◆ WORK ORDER ◆
Please reproduce the text of the records below word for word, leaving the pictures out.
═══
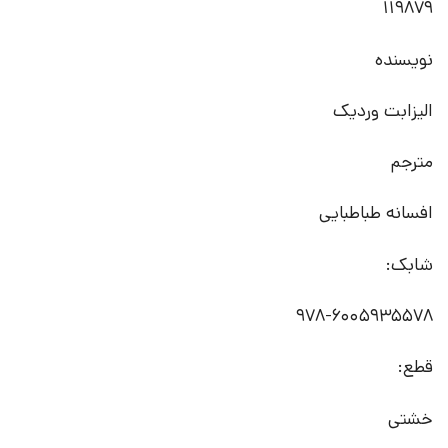
119879
نویسنده
الیزابت وردیک
مترجم
افسانه طباطبایی
شابک:
978-6005935578
قطع:
خشتی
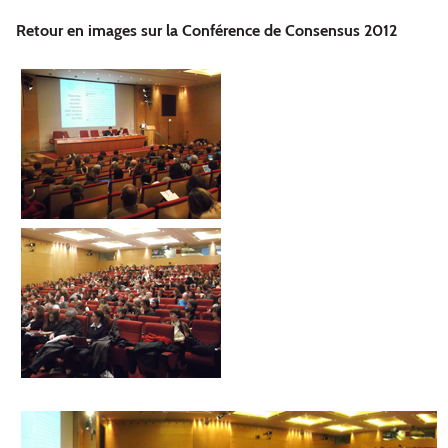
Retour en images sur la Conférence de Consensus 2012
═══
◆ TASK ANSWER ◆
119879
نویسنده
الیزابت وردیک
مترجم
افسانه طباطبایی
شابک:
978-6005935578
قطع:
خشتی
Retour en images sur la Conférence de Consensus 2012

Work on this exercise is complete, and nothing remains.